The IA's founder, leader, Internet legend (and ResourceShelf reader (-; ), Brewster Kahle, is profiled in this new News.com report by Elinor Mills.

We were happy to see that Elinor's article not only talks about The Wayback Machine but other IA archiving initiatives (including the Open Content Alliance, its live music archive, its moving image archive (including the Prelinger Collection and Vintage Cartoon Collection) and more. Of course, legal issues are also discussed in the article.

The only thing the article is missing is a look at the important work that the IA is doing with its Archive-It program allowing institutions to create their own web archives. Examples include:

  • NEW Archive: National Government Statistical Websites
  • The websites of statistical agencies of countries may contain data, reports, statistical yearbooks, press releases, methodological guides, and other information of continuing interest to social scientists and historians. 75 websites in roman alphabets from Sub-Saharan Africa, Central Eurasia, East Asia, Latin America, the Near East, Russia and Eastern Europe, and South Asia are included.

It's also worth pointing out that the Internet Archive is working with the National Archives and Records Administration (NARA). In January, NARA, with the help of the IA, released the “2004 Presidential Term Web Harvest” containing over 75 million pages.
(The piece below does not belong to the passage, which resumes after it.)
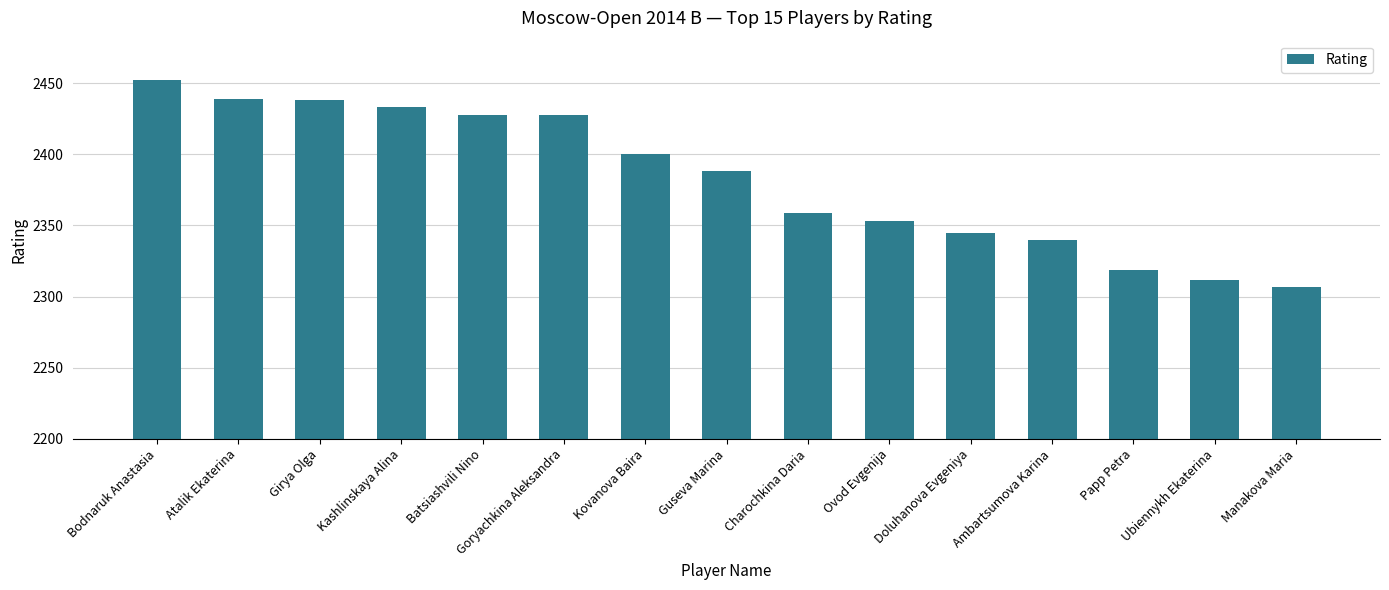

How many categories are shown in the chart?

15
In March 2006, this archive became keyword searchable using Nutch technology.

The IA's crawler, Heretix, is open source.

"Let's have a library system that is in the great traditions of Thomas Jefferson, Andrew Carnegie, and the Library of Alexandria," he [Kahle] says while showing a reporter around the Internet Archive's offices in San Francisco's Presidio. "If we are able to build that library again with the vision of the Greeks but the technology of the modern era, that's something to be proud of."